Knight v. Long Island College Hospital

Lawrence, J.,

dissents, with the following memorandum: While I agree that the verdict in favor of the infant plaintiff is excessive, I would grant a new trial with respect to the issue of damages as to the infant plaintiff, only if the guardian fails to stipulate to reduce the verdict in favor of the infant plaintiff to $400,000 and to the entry of an amended judgment in that reduced amount, in which event I would affirm the judgment, as so reduced and amended.

The infant plaintiff was born on March 14, 1975, at the defendant hospital, after a normal pregnancy. At the time of his mother’s discharge on March 17, 1975, the doctors informed her that the infant was experiencing tremors and they wanted to keep him another three or four days to run tests. On March 19, 1975, a nurse dropped the infant on his head and he sustained a skull fracture. The infant’s claims in this case are based on alleged resulting brain damage.

I cannot agree that it was error for the trial court to permit Dr. Seiden, plaintiffs’ expert psychologist, to testify, based on a physical examination conducted on the eve of trial concerning “organic brain syndrome”. Clearly, following service of the bill of particulars, as early as 1976, defense counsel was aware that the infant was claiming possible brain damage. In a medical report exchanged in May, 1982, Dr. Charash, a psychiatric neurologist, stated: “He [the infant] exhibits at the present time, symptoms which are suggestive of organic minimal cerebral dysfunction. Further time and observation will be necessary to clarify this” (emphasis added). Furthermore, a report of Dr. Seiden, dated July 20, 1982, which was forwarded to defendant, set forth in part, “Based on my psychological evaluation of Nekita I can neither rule out nor support Dr. Charash’s impression of organic dysfunction” (emphasis added); and the supplemental bill of particulars received by defense counsel on August 27,1982 sets forth with respect to the infant: “He has an organic cerebral dysfunction” (emphasis added). Clearly, defense counsel was put on notice of the nature of the infant plaintiff’s claim and the nature of the testimony to be offered. Additionally, apparently by court order (although the record is not entirely clear on this point), defense counsel was permitted to have the infant examined by three doctors of his own choosing shortly before *375trial: Dr. Kymisses, a psychiatrist, on October 19, 1982; Dr. Sherer, a psychologist, on November 18,1982; and Dr. Kaplan, a psychiatric neurologist, on July 15,1982. Dr. Kaplan had previously examined the infant on October 11, 1976 on behalf of defendant. Dr.
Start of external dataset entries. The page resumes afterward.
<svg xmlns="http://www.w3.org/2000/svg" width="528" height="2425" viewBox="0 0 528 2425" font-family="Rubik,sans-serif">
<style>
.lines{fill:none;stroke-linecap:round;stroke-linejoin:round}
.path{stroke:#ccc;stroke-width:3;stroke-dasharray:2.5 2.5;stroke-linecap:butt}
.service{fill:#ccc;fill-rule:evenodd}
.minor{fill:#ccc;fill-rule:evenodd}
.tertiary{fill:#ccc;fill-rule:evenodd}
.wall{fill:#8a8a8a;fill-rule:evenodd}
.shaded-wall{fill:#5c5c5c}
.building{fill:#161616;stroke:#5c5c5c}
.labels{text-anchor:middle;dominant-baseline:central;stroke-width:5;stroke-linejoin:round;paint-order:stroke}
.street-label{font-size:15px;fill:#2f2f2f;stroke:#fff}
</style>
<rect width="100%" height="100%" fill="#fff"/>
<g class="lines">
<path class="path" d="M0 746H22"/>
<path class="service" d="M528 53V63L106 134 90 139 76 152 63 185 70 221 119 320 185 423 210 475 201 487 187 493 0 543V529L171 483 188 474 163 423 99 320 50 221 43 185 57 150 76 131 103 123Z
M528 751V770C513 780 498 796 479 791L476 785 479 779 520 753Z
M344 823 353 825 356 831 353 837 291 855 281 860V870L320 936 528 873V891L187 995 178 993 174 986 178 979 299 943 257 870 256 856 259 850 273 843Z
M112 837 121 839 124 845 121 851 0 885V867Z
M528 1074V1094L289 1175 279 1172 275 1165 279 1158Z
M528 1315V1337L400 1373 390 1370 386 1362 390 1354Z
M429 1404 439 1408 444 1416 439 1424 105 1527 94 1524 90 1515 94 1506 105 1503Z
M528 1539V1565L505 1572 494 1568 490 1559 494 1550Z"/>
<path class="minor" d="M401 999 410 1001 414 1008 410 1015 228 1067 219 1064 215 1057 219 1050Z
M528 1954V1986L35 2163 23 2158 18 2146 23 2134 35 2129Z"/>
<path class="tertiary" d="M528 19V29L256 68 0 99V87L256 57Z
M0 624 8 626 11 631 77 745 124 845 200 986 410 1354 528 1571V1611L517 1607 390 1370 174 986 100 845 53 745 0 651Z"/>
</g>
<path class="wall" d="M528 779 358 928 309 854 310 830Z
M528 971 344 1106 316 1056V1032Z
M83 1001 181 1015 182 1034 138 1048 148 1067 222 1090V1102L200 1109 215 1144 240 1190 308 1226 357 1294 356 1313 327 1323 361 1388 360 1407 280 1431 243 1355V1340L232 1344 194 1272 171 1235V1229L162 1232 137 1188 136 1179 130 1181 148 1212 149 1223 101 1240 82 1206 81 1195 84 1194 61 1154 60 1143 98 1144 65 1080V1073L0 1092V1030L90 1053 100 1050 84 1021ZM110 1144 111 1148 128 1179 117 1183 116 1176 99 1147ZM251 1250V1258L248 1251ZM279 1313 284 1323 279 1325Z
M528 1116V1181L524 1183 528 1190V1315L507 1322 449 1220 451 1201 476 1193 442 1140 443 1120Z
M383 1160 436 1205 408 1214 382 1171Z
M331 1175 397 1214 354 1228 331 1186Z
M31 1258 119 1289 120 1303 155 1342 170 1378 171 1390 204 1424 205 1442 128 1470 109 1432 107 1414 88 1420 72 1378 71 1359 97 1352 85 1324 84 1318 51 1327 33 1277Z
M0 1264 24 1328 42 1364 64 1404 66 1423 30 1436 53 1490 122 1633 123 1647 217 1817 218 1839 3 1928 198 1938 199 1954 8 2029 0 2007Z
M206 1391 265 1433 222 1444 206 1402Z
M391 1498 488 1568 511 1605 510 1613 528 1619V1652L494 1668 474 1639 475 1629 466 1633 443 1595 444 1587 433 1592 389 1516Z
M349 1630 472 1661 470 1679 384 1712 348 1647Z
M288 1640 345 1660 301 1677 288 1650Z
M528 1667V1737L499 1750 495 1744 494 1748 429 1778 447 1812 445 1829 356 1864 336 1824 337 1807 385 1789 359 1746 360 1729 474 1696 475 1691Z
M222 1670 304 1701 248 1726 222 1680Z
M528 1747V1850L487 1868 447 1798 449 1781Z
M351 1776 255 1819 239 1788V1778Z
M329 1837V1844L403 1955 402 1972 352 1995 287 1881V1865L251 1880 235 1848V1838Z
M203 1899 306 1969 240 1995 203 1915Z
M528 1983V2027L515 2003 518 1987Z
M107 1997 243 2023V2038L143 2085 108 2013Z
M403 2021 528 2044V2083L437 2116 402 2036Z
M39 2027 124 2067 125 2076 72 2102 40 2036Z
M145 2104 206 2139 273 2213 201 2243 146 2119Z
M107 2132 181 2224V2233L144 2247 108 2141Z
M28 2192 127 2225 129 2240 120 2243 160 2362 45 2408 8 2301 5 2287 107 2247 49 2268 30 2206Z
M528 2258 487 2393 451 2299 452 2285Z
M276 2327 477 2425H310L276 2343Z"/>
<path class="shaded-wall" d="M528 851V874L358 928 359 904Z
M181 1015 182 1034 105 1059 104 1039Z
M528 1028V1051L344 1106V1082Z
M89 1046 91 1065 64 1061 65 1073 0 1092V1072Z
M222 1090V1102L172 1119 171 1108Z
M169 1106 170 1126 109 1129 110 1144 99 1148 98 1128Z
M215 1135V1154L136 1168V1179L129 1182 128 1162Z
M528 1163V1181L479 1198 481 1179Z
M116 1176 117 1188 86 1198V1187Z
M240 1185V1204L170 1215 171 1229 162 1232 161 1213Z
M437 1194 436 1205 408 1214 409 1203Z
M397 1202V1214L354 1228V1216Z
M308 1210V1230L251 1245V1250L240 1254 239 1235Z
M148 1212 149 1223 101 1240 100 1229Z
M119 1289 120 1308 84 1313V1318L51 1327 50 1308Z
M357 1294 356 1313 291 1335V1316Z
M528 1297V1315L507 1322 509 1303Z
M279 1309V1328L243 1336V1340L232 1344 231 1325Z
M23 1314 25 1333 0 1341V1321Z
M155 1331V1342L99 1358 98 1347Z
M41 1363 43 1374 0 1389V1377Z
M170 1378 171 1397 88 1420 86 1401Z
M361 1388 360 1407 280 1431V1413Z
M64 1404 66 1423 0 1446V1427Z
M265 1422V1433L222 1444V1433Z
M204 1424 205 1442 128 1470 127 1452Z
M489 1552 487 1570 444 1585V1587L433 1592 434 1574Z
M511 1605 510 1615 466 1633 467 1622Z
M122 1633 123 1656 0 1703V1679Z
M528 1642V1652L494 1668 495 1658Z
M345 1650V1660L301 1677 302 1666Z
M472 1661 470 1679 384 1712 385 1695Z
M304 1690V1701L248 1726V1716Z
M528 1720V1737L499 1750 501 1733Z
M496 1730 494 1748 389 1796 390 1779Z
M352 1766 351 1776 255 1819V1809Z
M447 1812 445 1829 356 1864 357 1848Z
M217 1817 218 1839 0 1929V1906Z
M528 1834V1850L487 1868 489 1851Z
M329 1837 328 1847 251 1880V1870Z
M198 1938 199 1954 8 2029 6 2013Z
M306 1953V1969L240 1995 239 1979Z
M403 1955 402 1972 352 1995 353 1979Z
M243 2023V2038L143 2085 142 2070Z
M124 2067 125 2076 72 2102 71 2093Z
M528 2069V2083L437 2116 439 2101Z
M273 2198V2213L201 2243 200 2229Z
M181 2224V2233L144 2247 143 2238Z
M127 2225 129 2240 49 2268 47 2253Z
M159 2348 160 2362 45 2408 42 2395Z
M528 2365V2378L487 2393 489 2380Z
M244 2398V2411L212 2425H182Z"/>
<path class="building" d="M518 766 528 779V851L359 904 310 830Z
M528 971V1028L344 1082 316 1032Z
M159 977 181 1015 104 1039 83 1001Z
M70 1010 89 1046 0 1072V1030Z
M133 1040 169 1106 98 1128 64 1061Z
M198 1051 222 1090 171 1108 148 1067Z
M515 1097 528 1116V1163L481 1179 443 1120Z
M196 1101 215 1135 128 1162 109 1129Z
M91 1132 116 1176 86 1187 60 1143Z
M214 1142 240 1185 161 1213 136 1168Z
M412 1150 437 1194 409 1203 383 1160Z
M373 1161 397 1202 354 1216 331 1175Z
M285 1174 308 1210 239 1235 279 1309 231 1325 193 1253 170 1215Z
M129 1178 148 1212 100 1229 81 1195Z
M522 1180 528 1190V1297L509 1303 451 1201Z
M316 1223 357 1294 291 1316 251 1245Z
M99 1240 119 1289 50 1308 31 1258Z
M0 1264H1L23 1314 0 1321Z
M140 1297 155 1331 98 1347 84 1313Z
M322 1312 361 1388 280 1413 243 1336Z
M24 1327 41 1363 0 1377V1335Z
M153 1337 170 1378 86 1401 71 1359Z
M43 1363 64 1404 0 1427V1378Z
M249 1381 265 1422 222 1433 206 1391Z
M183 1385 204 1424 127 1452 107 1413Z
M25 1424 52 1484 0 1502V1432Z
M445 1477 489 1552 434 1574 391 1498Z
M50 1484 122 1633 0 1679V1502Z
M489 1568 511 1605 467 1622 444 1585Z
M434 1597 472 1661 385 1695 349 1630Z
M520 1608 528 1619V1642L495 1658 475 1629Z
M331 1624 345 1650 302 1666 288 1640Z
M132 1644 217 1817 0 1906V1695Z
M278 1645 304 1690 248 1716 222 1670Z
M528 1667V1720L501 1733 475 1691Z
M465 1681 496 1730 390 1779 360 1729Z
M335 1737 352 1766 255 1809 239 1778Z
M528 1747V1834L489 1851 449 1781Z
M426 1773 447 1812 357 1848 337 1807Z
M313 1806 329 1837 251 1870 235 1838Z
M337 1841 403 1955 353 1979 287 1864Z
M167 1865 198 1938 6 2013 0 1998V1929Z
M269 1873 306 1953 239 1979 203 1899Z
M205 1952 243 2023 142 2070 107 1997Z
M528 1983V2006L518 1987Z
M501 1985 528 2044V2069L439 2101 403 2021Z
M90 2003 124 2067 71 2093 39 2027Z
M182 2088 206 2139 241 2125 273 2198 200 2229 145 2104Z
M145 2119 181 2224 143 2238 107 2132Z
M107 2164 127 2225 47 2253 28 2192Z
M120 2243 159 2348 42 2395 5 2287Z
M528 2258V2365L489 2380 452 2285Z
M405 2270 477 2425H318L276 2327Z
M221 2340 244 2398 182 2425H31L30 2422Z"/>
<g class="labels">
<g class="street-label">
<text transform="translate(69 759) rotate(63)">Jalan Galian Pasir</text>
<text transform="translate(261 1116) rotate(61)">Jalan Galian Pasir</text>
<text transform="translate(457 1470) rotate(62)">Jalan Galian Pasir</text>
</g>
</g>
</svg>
Sherer examined the infant 20 days before the trial commenced and performed many of the same tests as Dr. Seiden. Dr. Sherer’s analysis of those tests formed the basis for his opinions in this case.

In view of all of the foregoing, particularly the fact that Dr. Sherer, defendant’s expert, had so recently examined the infant, the ruling allowing Dr. Seiden to testify to organic brain disorder was well within the court’s discretion “in the interests of justice” (22 NYCRR 672.8). Noteworthy is the fact that although defense counsel claims surprise, he did not call as witnesses any of the three doctors who examined the infant on defendant’s behalf. On oral argument of this appeal, his explanation was that he did not think it was necessary to call them.

Although I agree with the majority that the verdict as to the infant was excessive, I disagree with my colleagues that a new trial as to damages should be granted in the first instance. As aforesaid, the infant was born in March, 1975. He is now nine years old. Accepting as credible the medical testimony that he needs special schooling and costly psychotherapy — which his family obviously cannot now afford — and considering the testimony of plaintiff’s medical experts which was not disputed by other medical testimony, we should at least afford the infant the option of electing to accept $400,000 in lieu of a new trial as to damages, and possibly avoid further protracted delays in concluding this matter. In my opinion, the evidence at trial amply supports a verdict in that amount.

I also cannot agree that the verdict in favor of the plaintiff mother for the amount of the hospital bill in the sum of $2,264.79, which has been paid, and for which apparently there is a lien, is excessive or understand why that issue was reached by my learned colleagues. The trial court ruled, without objection, that ‘[t]he mother’s cause of action will be limited to the claim for the amount of the lien of $2,264.79”. Defense counsel initially agreed with the trial court that the jury could not bring in a verdict for a lesser amount or for a higher amount. Although counsel subsequently (the following court day) submitted to the court that he thought that the amount of the hospital bill, $2,264.79, was an “incorrect number” for the jury to award, he did not articulate a reason, based upon the evidence, for the submission to the jury of any lesser amount or suggest any lesser amount the court should submit to the jury. Later, in *376summation, defense counsel exploited the ruling, saying to the jury: “Ladies and gentlemen, these lawyers brought a lawsuit on behalf of the mother for $100,000. They knew that her whole claim is only $2,200 and yet, they sued my client for $100,000” (emphasis added). I do not understand how he can now be heard to complain that the verdict in favor of the plaintiff mother is excessive.